Phased array multi-coils can be used in MRI to improve the signal-to-noise ratio (SNR) of images. The multi-coils allow large field of view imaging with the SNR of a small surface coil. Separate images are acquired and reconstructed from each of the elements in the multi-coil array. These separate images are then combined into a single image, with each coil dominating the spatial regions where its SNR is the highest. Typically, systems which employ a multi-coil array have an interface connected to a scanner. Each coil of the multi-coil array is electrically connected through a transmit/receive (“T/R”) bias circuit to an RF switch in the interface. The RF switch typically has a plurality of outputs that are connected to a plurality of receiver preamplifiers in the scanner. It is known in the industry that multi-coils have high parts usage, are high in replacement cost and cause an inordinately high workflow disruption.

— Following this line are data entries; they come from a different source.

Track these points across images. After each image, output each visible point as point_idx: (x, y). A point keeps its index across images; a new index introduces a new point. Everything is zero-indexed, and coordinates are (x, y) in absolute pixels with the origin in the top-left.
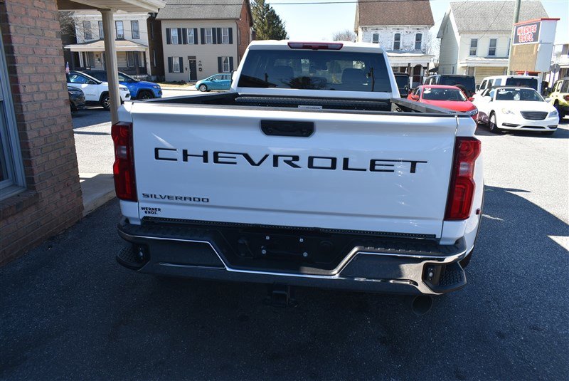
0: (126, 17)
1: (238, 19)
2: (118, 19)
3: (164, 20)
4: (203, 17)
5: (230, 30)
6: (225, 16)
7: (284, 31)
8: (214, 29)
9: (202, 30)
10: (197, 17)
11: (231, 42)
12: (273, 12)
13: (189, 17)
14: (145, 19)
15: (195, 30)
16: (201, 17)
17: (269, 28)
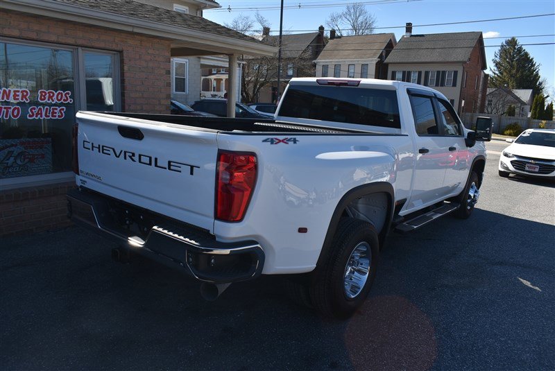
0: (358, 61)
1: (465, 62)
2: (351, 63)
3: (391, 63)
4: (429, 60)
5: (456, 73)
6: (452, 59)
7: (537, 74)
8: (438, 72)
9: (427, 73)
10: (423, 61)
11: (454, 85)
12: (526, 54)
13: (415, 61)
14: (375, 62)
15: (420, 73)
16: (427, 60)
17: (517, 71)
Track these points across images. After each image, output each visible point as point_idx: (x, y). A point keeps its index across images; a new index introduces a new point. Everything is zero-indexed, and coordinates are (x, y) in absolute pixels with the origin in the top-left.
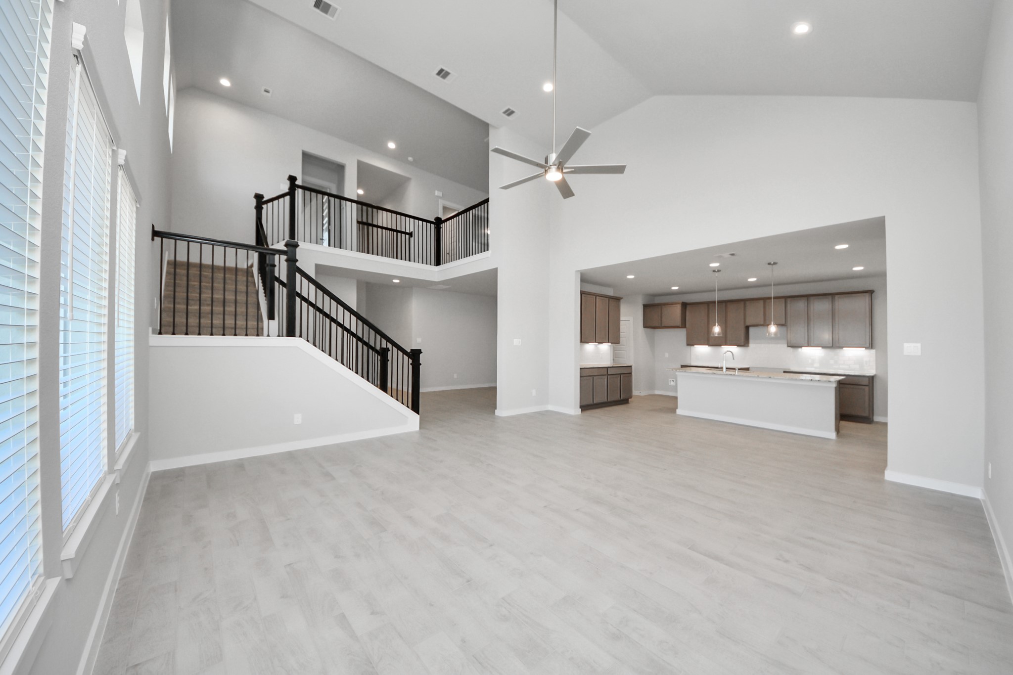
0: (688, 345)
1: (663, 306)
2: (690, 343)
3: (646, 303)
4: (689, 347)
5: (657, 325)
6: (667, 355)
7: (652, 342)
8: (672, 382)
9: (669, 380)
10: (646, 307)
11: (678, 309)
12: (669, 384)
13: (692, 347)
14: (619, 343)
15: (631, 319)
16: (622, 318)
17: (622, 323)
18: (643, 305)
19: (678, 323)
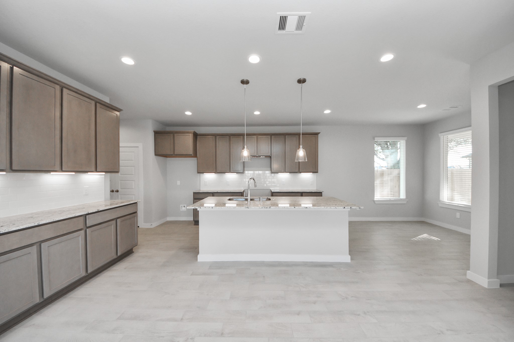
0: (198, 173)
1: (175, 134)
2: (200, 171)
3: (156, 129)
4: (199, 174)
5: (168, 152)
6: (179, 183)
7: (164, 172)
8: (183, 207)
9: (181, 205)
10: (157, 134)
11: (189, 139)
12: (181, 210)
13: (201, 175)
14: (118, 172)
15: (140, 145)
16: (121, 144)
17: (121, 149)
18: (154, 131)
19: (191, 152)
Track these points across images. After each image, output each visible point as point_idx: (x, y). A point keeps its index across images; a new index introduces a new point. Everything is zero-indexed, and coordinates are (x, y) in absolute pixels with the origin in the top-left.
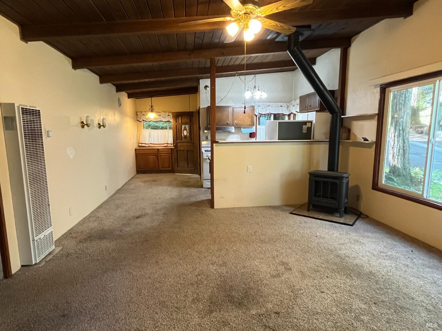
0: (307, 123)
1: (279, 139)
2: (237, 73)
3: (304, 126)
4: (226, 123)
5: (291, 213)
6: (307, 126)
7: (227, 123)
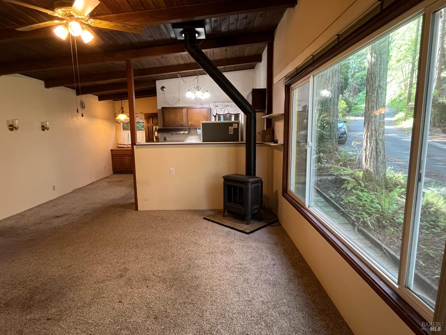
0: (234, 124)
1: (203, 142)
2: (179, 73)
3: (230, 128)
4: (180, 124)
5: (204, 218)
6: (233, 127)
7: (182, 124)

System failures can cause a myriad of problems for their users including but limited to decreased image quality and complete inhibition of scanning. Generally, reasons for multi-coil system failures fall into one of three categories: (1) Physical damage to a coil, cable or connector, (2) T/R bias circuit failures, or (3) signal loss, noise or shadowing in images. When the failure is operator induced, it is typically due to the operator not making a suitable physical connection between the coil connectors and the system connector.

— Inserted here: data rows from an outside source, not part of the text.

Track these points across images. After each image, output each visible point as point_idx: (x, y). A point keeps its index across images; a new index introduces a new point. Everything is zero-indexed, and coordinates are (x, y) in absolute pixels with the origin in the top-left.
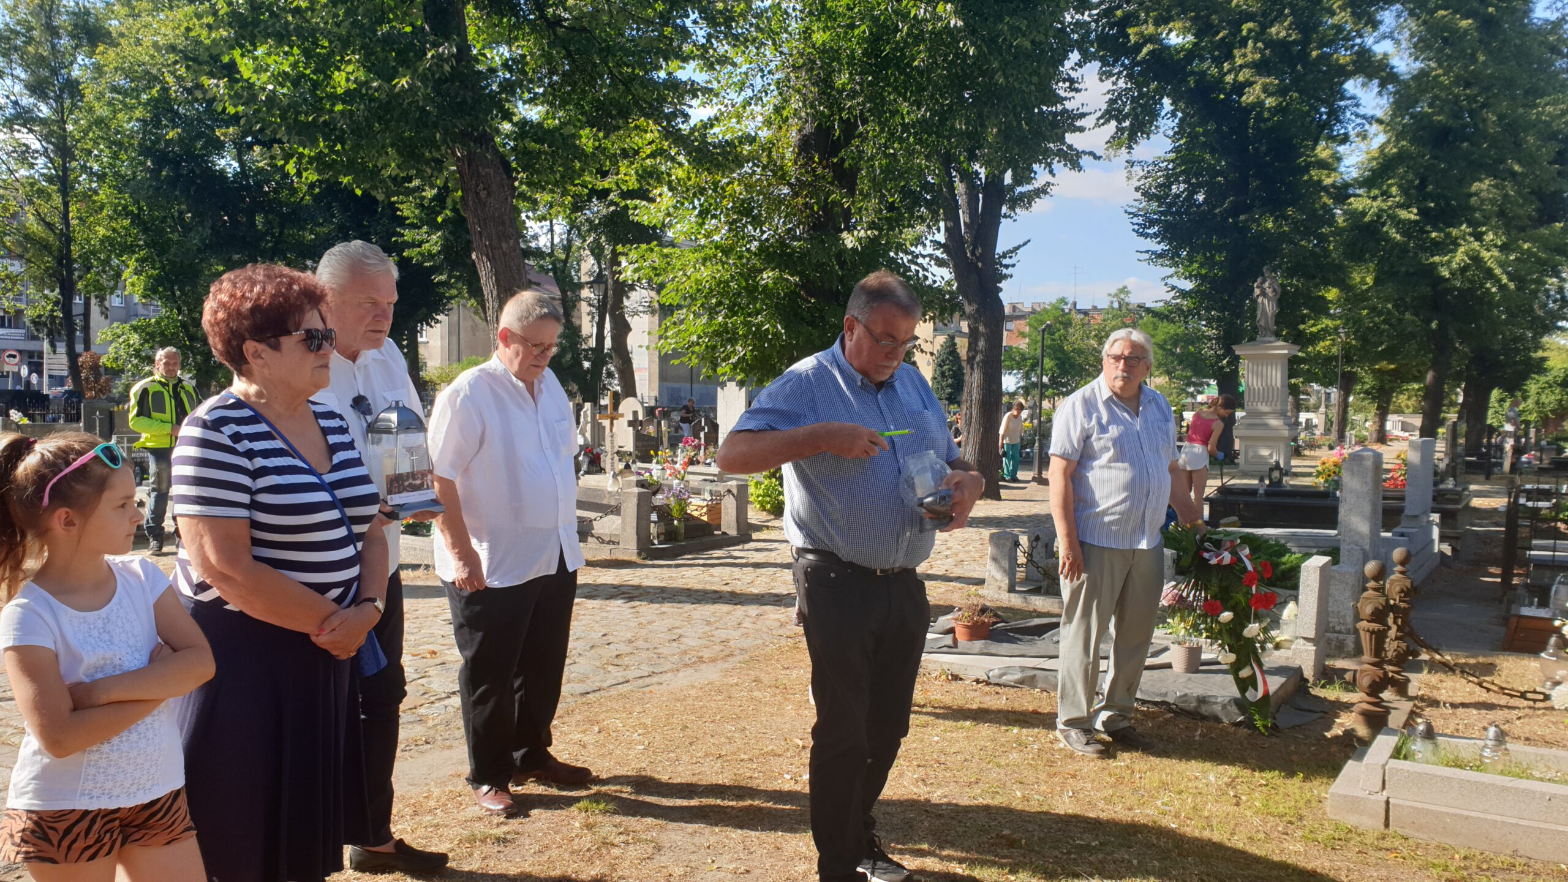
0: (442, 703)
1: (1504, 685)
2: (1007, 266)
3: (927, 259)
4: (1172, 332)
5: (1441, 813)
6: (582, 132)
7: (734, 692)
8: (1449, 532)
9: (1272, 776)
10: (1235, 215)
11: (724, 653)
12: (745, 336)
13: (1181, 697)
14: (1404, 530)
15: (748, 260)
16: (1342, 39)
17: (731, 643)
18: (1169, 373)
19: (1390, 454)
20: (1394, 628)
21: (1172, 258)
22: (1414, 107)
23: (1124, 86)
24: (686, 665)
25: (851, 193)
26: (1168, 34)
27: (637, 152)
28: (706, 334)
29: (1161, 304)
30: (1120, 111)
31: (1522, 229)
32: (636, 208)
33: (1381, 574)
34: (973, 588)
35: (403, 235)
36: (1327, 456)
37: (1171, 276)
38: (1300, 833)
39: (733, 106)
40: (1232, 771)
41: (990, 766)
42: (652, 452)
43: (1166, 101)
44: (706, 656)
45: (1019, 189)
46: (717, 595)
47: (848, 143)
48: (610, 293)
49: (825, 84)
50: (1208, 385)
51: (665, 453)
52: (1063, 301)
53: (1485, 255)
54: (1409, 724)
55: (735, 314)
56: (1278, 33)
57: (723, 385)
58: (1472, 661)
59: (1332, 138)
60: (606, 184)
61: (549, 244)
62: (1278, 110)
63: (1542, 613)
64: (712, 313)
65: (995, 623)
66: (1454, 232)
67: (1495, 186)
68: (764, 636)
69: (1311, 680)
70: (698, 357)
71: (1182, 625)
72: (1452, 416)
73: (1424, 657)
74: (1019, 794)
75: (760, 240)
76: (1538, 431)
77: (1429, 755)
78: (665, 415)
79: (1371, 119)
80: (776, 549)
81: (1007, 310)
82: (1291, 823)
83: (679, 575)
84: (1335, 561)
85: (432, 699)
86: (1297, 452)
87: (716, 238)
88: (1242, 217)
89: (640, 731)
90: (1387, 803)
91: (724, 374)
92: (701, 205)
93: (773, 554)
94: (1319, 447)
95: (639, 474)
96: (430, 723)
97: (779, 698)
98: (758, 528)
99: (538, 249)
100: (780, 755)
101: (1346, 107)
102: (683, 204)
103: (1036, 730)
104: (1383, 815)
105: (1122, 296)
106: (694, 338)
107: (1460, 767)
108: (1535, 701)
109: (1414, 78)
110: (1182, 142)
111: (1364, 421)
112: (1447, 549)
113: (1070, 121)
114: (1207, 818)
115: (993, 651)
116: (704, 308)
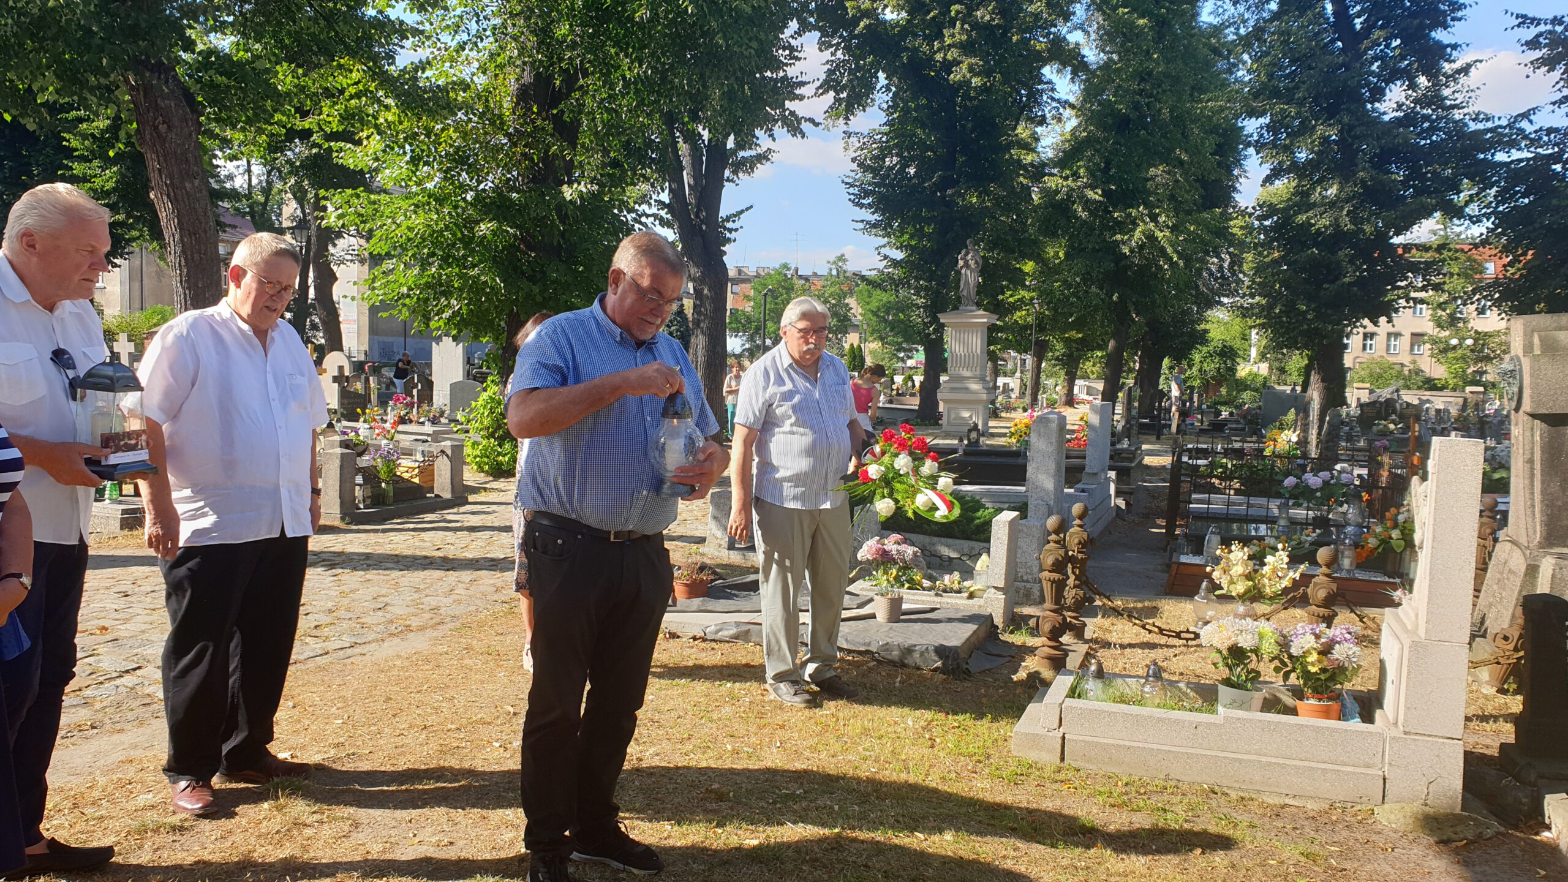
0: (112, 683)
1: (1163, 627)
2: (730, 230)
3: (651, 219)
4: (885, 299)
5: (1107, 744)
6: (278, 68)
7: (443, 661)
8: (1124, 487)
9: (964, 719)
10: (943, 190)
11: (434, 621)
12: (461, 290)
13: (883, 645)
14: (1085, 487)
15: (464, 211)
16: (1040, 27)
17: (442, 611)
18: (882, 339)
19: (1073, 417)
20: (1072, 578)
21: (885, 229)
22: (1102, 95)
23: (842, 57)
24: (392, 635)
25: (573, 145)
26: (883, 10)
27: (342, 92)
28: (418, 287)
29: (874, 273)
30: (838, 83)
31: (1189, 213)
32: (341, 150)
33: (1062, 527)
34: (694, 547)
35: (71, 169)
36: (1021, 418)
37: (884, 246)
38: (987, 771)
39: (446, 50)
40: (928, 715)
41: (703, 721)
42: (359, 410)
43: (881, 75)
44: (414, 624)
45: (742, 154)
46: (428, 561)
47: (568, 96)
48: (314, 239)
49: (544, 34)
50: (917, 351)
51: (373, 410)
52: (786, 266)
53: (1159, 235)
54: (1084, 665)
55: (450, 265)
56: (982, 18)
57: (438, 339)
58: (1140, 605)
59: (1031, 120)
60: (306, 124)
61: (246, 186)
62: (984, 89)
63: (1197, 560)
64: (424, 265)
65: (713, 581)
66: (1134, 212)
67: (1168, 173)
68: (478, 602)
69: (1001, 626)
70: (409, 309)
71: (885, 577)
72: (1130, 382)
73: (1098, 603)
74: (729, 747)
75: (477, 190)
76: (1200, 396)
77: (1099, 692)
78: (376, 371)
79: (1066, 104)
80: (494, 512)
81: (732, 273)
82: (980, 762)
83: (387, 541)
84: (1024, 515)
85: (101, 679)
86: (995, 414)
87: (430, 185)
88: (949, 192)
89: (339, 705)
90: (1063, 738)
91: (438, 329)
92: (412, 151)
93: (491, 517)
94: (1015, 409)
95: (345, 433)
96: (98, 706)
97: (492, 665)
98: (475, 490)
99: (234, 190)
100: (489, 723)
101: (1043, 91)
102: (392, 149)
103: (749, 684)
104: (1059, 750)
105: (840, 264)
106: (405, 290)
107: (1122, 702)
108: (1187, 640)
109: (1100, 68)
110: (895, 116)
111: (1054, 384)
112: (1121, 503)
113: (789, 88)
114: (904, 761)
115: (710, 608)
116: (416, 259)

T/R bias circuit failures may be due to hardware failures or pending hardware failures in the T/R circuitry itself. If the failure is due to hardware malfunctions, it is often times difficult to tell if it is a true hardware failure or merely an operator induced failure. Also, often times there may be signs that the T/R circuitry is failing, and if not dealt with appropriately, may lead to system degradation or system failure and, in turn, ultimately lead to workflow disruption.
Presently, certain systems may be equipped with data monitoring systems that track and store fault data associated with the system. For example, Phillips Healthcare, in pamphlet number 4522 962 36291/800 ©August 2008, provides a remote services system that shares data and monitors equipment from a remote location. In the system provided by Philips, adjustments to equipment may be made remotely of scheduled to be completed during routine service calls. Siemens AG, in White Paper Pamphlet published in December 2009, discloses a remote systems analysis capable of detecting and repairing problems with equipment, in some instances. For example, in this pamphlet at page 6, Siemens describes a system for a CT scanner in which the scanner is preloaded with more than 10 sensors that are constantly monitoring the tube functions, the sensors then communicate any detected problems back to a service team.

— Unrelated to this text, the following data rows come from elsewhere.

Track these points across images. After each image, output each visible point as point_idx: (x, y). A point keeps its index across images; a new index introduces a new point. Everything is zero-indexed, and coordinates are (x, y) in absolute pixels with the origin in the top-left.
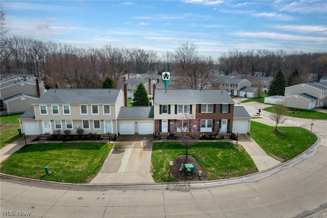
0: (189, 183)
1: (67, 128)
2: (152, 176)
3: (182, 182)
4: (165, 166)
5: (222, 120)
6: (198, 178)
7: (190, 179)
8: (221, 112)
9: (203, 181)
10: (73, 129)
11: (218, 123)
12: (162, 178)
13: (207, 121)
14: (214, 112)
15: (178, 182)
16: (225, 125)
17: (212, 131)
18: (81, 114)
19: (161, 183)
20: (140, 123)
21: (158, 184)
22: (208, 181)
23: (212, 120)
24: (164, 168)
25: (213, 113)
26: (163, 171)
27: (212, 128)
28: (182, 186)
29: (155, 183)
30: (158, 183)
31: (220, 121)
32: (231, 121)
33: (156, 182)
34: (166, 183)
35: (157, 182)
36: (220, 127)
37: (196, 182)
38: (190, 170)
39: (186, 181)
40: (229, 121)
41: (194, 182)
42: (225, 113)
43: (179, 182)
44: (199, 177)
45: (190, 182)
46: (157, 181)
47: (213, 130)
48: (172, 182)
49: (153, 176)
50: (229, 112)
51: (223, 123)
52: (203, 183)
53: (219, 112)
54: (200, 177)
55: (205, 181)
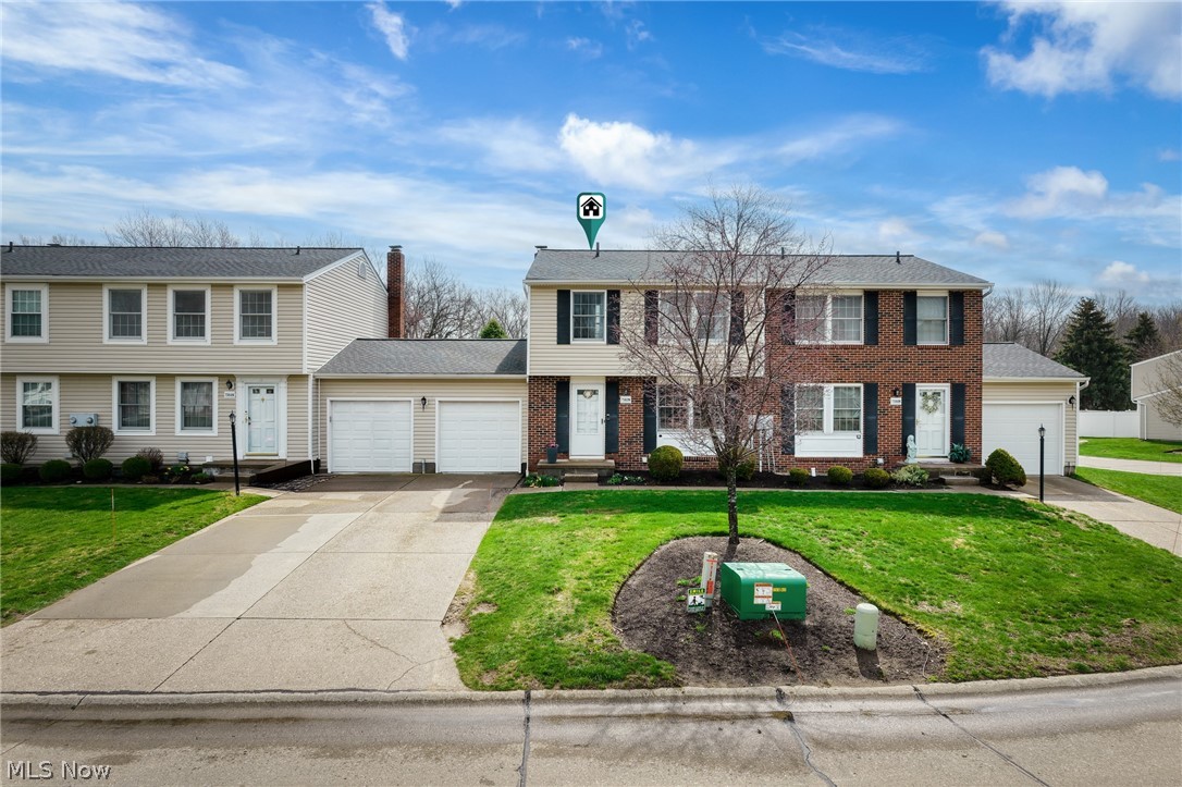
0: (781, 696)
1: (26, 424)
2: (447, 647)
3: (716, 691)
4: (571, 584)
5: (920, 388)
6: (852, 661)
7: (787, 671)
8: (911, 336)
9: (907, 688)
10: (55, 429)
11: (896, 401)
12: (532, 659)
13: (829, 388)
14: (872, 336)
15: (677, 685)
16: (938, 414)
17: (866, 451)
18: (106, 340)
19: (521, 694)
20: (446, 408)
21: (486, 702)
22: (951, 687)
23: (861, 385)
24: (560, 597)
25: (867, 342)
26: (548, 612)
27: (861, 432)
28: (725, 725)
29: (464, 692)
30: (486, 694)
31: (908, 393)
32: (969, 393)
33: (476, 686)
34: (566, 693)
35: (483, 688)
36: (908, 427)
37: (847, 690)
38: (776, 597)
39: (752, 681)
40: (958, 393)
41: (825, 690)
42: (935, 348)
43: (687, 689)
44: (865, 654)
45: (785, 689)
46: (487, 680)
47: (870, 445)
48: (627, 687)
49: (459, 647)
50: (958, 337)
51: (924, 406)
52: (907, 697)
53: (899, 338)
54: (872, 654)
55: (923, 687)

There are many drawbacks with the above-described ad hoc approaches. One problem it is such approaches focus on the technician's ability to recognize, from a potentially complicated data set, a potential fault condition. Another problem is that even if the technician properly recognizes a fault condition, it assumes he or she will take the proper remedial steps, and that it would be extremely costly and labor intensive for a technician to constantly monitor and analyze data from the T/R circuitry, so much so that it is not feasible. In the case of systems that electronically monitor data, the analysis is not forward thinking and predicative, but rather reactive to a problem that may be taking place at that given time.
Accordingly, to date, no suitable system or method for monitoring, acquiring and analyzing multi-coil fault data exists.